Stored data entries
<<<<

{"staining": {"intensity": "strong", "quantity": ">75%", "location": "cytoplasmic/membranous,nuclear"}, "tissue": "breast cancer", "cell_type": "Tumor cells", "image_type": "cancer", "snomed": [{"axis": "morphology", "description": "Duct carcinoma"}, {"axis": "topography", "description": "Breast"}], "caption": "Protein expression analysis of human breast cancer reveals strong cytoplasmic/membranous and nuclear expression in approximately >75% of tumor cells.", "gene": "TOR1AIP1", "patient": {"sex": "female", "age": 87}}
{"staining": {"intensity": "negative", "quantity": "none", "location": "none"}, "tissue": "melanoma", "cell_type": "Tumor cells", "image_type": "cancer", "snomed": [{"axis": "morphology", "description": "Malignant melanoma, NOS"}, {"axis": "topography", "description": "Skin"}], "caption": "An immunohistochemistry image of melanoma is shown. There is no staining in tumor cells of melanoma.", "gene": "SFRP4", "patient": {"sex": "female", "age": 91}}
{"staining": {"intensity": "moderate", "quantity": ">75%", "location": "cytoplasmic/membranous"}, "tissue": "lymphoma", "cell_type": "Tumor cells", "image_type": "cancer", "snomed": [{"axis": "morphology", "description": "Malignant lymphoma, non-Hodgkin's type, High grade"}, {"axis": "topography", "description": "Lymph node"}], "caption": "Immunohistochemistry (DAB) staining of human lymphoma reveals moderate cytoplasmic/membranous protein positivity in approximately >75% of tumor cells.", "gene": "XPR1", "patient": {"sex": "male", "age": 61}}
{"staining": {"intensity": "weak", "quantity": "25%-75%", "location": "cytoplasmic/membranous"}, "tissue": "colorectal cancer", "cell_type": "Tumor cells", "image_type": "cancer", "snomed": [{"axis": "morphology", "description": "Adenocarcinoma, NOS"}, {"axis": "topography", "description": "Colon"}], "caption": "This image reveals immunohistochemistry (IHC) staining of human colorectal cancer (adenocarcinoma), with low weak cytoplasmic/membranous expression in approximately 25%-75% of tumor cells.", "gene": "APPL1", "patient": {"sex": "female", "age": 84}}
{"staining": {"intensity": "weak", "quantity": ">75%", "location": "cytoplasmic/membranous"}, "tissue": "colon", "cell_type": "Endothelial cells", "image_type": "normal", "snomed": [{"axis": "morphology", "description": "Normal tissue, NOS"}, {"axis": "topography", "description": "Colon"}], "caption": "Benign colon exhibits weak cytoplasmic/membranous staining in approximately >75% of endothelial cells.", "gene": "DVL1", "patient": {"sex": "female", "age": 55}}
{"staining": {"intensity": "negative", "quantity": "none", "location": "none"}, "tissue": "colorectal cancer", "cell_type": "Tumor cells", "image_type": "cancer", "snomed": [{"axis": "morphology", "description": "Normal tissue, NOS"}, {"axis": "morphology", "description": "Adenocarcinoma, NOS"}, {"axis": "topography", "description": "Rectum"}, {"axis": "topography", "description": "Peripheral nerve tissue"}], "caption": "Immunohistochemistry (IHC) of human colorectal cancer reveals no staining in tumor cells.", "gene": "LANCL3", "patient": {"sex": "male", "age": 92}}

>>>>

> _EXERCISE DIRECTIONS_: Every line of the entries above that holds "expression" should be copied out.

> _TASK ANSWER_:
{"staining": {"intensity": "strong", "quantity": ">75%", "location": "cytoplasmic/membranous,nuclear"}, "tissue": "breast cancer", "cell_type": "Tumor cells", "image_type": "cancer", "snomed": [{"axis": "morphology", "description": "Duct carcinoma"}, {"axis": "topography", "description": "Breast"}], "caption": "Protein expression analysis of human breast cancer reveals strong cytoplasmic/membranous and nuclear expression in approximately >75% of tumor cells.", "gene": "TOR1AIP1", "patient": {"sex": "female", "age": 87}}
{"staining": {"intensity": "weak", "quantity": "25%-75%", "location": "cytoplasmic/membranous"}, "tissue": "colorectal cancer", "cell_type": "Tumor cells", "image_type": "cancer", "snomed": [{"axis": "morphology", "description": "Adenocarcinoma, NOS"}, {"axis": "topography", "description": "Colon"}], "caption": "This image reveals immunohistochemistry (IHC) staining of human colorectal cancer (adenocarcinoma), with low weak cytoplasmic/membranous expression in approximately 25%-75% of tumor cells.", "gene": "APPL1", "patient": {"sex": "female", "age": 84}}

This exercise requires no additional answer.